(Dataset excerpts)
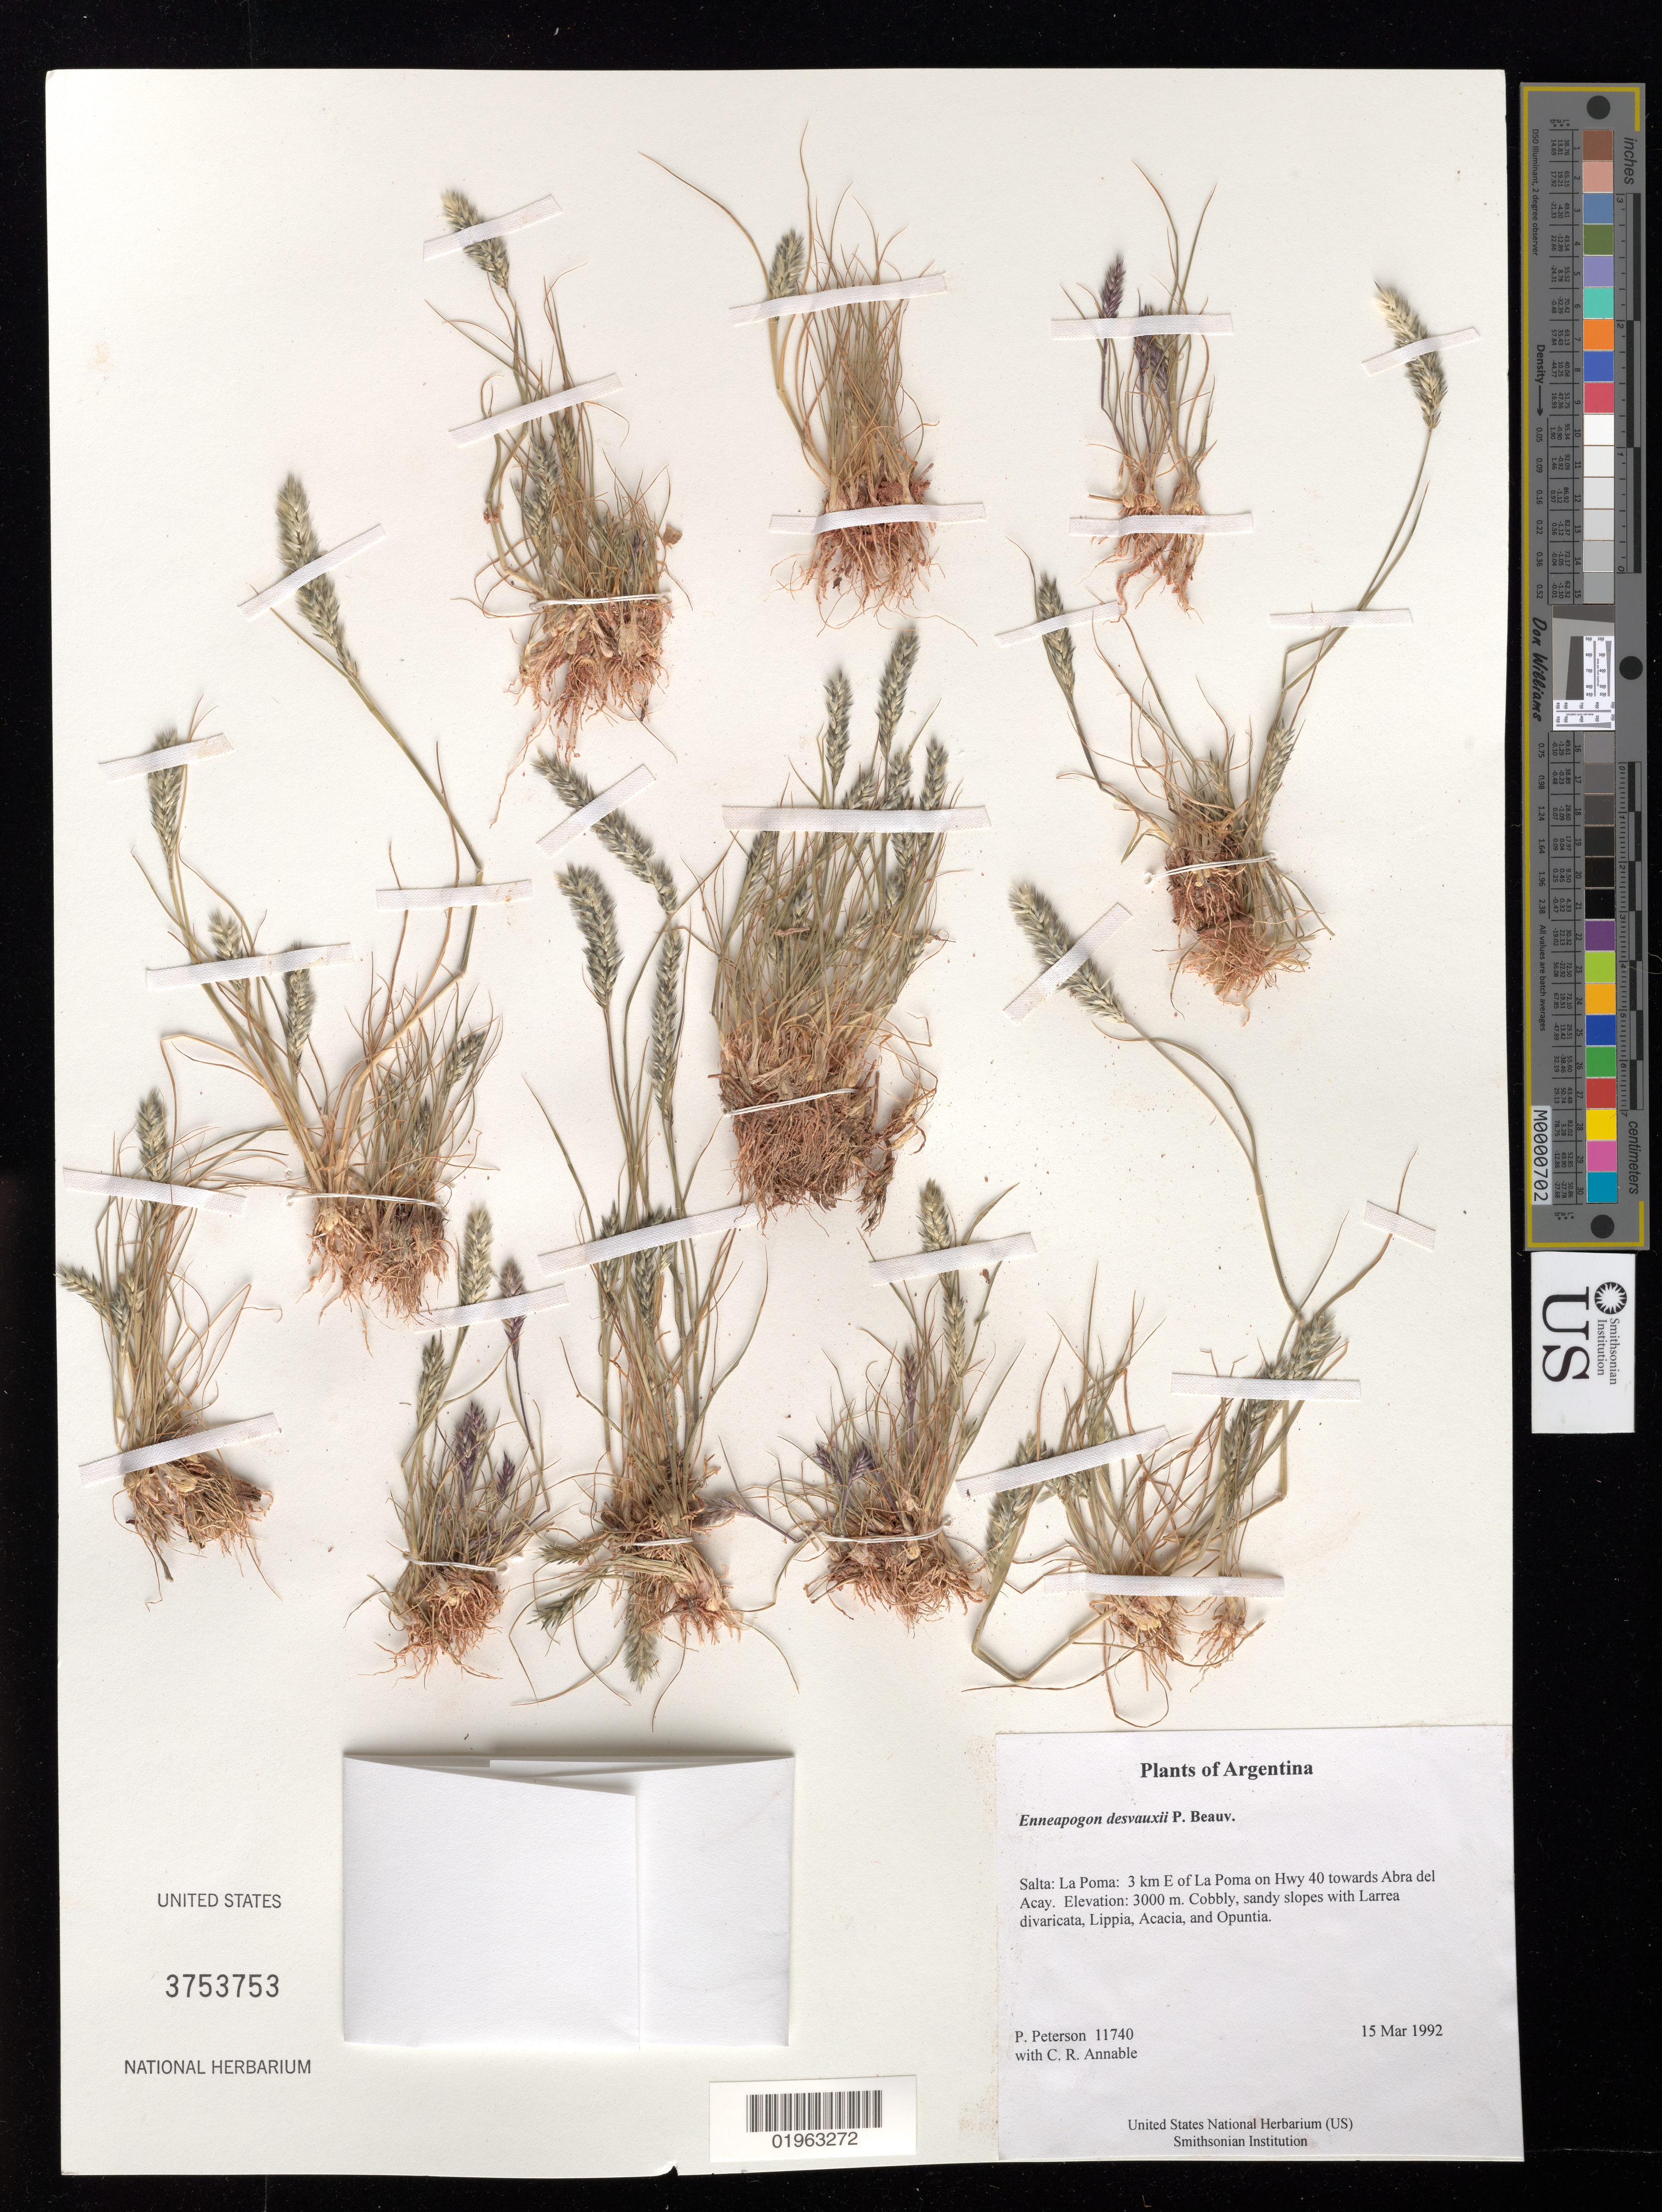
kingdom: Plantae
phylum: Tracheophyta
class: Liliopsida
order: Poales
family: Poaceae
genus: Enneapogon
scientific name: Enneapogon desvauxii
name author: P. Beauv.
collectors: P. M. Peterson & C. R. Annable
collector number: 11740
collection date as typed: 15 Mar 1992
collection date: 1992-03-15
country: Argentina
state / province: Salta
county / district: La Poma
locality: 3 km E of La Poma on Hwy 40 towards Abra del Acay.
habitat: Cobbly, sandy slopes with Larrea divaricata, Lippia, Acacia, and Opuntia.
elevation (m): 3000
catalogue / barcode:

Problem to solve:
Recast the lines as a Markdown table with the columns No. and Line, numbering each row and leaving out blank lines. Start with the line containing "collector number: 11740" and go on through the last line.

Answer to the problem:
| No. | Line |
|---|---|
| 1 | collector number: 11740 |
| 2 | collection date as typed: 15 Mar 1992 |
| 3 | collection date: 1992-03-15 |
| 4 | country: Argentina |
| 5 | state / province: Salta |
| 6 | county / district: La Poma |
| 7 | locality: 3 km E of La Poma on Hwy 40 towards Abra del Acay. |
| 8 | habitat: Cobbly, sandy slopes with Larrea divaricata, Lippia, Acacia, and Opuntia. |
| 9 | elevation (m): 3000 |
| 10 | catalogue / barcode: |